Methode twee van twee:
Met drie of meer ballen

  1. 1 Jongleer met drie ballen. Probeer drie passen achter elkaar te maken. Begin langzaam en zie hoe de drie in één rotatie in de lucht samenwerken. Jongleren met drie is vaak een kwestie van het begrijpen van de trajecten van de ballen en hoe ze ineenvloeien. Voor het grootste deel van de tijd zal er een in de lucht zijn terwijl elke hand de andere twee heeft.
    • Houd eerst twee ballen in de rechterhand en één in de linkerhand. (Andersom als je linkshandig bent.)
    • Begin met het passeren van de rechterhand. (Nogmaals, vice versa als je linkshandig bent.)
    • Gooi de bal naar uw linkerhand en gooi, wanneer bal 1 op de top is, bal 2 (de enige in uw linkerhand) onder bal 1 naar uw rechterhand.
    • Wanneer bal 2 op het hoogste punt is (op dit punt moet je ook bal 1 in de linkerhand vangen) gooi bal 3 onder bal 2.
    • En als bal 2 in de rechterhand is, vang dan bal 3 en dit zou het moeten zijn. Dat is alles wat u doet! Herhaal weg.
      • Als je het niet onder de knie kunt krijgen, werk dan met lichte, kleine sjaals. Ze geven je de tijd die hangt in de lucht om te begrijpen hoe het allemaal samenkomt.
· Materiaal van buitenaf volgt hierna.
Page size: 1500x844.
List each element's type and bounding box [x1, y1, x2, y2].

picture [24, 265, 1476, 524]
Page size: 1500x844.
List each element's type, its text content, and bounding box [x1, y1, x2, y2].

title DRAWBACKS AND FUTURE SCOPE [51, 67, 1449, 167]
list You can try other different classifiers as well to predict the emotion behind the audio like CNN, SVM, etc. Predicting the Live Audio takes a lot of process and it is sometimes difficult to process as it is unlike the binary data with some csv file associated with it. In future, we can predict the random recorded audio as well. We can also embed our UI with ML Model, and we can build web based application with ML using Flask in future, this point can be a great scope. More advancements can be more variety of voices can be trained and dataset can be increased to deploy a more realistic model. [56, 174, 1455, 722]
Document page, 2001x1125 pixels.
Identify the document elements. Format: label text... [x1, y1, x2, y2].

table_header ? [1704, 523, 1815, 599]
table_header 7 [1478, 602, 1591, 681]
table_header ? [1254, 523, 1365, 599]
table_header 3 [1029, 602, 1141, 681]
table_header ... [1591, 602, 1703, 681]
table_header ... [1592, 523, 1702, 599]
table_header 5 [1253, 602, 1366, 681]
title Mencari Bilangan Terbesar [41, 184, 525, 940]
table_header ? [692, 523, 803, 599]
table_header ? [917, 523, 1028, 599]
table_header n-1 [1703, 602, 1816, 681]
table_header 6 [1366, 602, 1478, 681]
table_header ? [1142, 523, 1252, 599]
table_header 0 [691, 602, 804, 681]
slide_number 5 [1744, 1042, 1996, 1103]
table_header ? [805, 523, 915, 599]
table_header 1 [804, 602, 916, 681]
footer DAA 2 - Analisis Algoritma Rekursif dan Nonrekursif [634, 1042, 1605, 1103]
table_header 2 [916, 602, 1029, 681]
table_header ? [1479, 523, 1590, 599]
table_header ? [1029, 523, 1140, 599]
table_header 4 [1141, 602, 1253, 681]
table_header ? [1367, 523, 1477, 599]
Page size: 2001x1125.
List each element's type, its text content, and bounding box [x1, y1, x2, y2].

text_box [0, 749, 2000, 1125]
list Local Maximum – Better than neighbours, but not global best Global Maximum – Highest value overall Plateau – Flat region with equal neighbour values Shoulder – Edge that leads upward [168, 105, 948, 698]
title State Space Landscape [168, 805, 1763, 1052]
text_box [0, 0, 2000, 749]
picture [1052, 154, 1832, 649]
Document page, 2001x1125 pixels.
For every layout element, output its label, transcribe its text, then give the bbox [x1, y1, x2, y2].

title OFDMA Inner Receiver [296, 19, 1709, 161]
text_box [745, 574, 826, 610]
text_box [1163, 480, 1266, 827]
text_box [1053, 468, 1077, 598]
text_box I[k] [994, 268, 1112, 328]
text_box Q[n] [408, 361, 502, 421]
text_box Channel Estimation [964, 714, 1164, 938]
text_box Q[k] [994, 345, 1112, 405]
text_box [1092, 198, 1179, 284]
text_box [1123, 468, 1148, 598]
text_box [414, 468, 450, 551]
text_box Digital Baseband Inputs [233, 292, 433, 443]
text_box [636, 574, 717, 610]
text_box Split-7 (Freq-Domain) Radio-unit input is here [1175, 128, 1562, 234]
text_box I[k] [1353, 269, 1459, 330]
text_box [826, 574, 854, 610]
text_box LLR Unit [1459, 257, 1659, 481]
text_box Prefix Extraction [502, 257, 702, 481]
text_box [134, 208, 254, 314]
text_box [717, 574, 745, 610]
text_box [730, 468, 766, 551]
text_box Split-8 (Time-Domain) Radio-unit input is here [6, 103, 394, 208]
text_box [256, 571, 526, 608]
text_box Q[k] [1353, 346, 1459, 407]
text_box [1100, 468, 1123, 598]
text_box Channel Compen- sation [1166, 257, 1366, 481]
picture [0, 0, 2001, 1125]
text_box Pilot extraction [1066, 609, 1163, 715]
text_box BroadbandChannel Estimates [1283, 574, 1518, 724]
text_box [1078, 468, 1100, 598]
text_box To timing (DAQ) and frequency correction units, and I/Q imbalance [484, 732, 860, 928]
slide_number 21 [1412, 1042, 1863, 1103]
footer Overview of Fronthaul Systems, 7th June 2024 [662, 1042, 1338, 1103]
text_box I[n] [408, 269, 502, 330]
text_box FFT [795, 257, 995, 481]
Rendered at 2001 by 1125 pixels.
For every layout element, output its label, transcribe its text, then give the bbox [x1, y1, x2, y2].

  2. 2 Werk aan de over-the-top methode. Nu dat je de eenvoudige drie-bal-cascade hebt, begin je "over de top te jongleren". Dit is de naam voor het scheppen in de tegenovergestelde richting met één hand. In plaats van onder de bal te scheppen en los te laten, vang je hem op, schep je naar buiten en gooi je hem weg over-, Vandaar de naam.
    • Je kunt beginnen door te jongleren met een normale "Three Ball Cascade" en vervolgens een van de ballen een over-the-top te laten spelen, zodat 1/3 van alle worpen over-the-top worpen zijn. Als je elke keer met de hand over de bovenste worpen gooit, jongleer je met een 'Slow Shower' en als elke worp een overdreven gooi is, jongleer je met een 'Reverse Three Ball Cascade'. Als je dit hebt geleerd, kun je verder gaan met dingen als jongleren met de hand, kolommen (één in het midden, twee aan de zijkanten) en 'Mills' Mess. "
  3. 3 Ga op vier en vijf ballen staan. Leer twee in je ene hand te jongleren, en dan twee tegelijk in je linkerhand en twee in je rechterhand. Voor sommigen is jongleren met vier eenvoudiger dan drie!
    • Jongleren met vijf ballen is net als jongleren met drie, maar je moet je handen veel sneller bewegen en je moet de ballen hoger gooien. Blijf oefenen - het kost tijd en geduld om het te beheersen.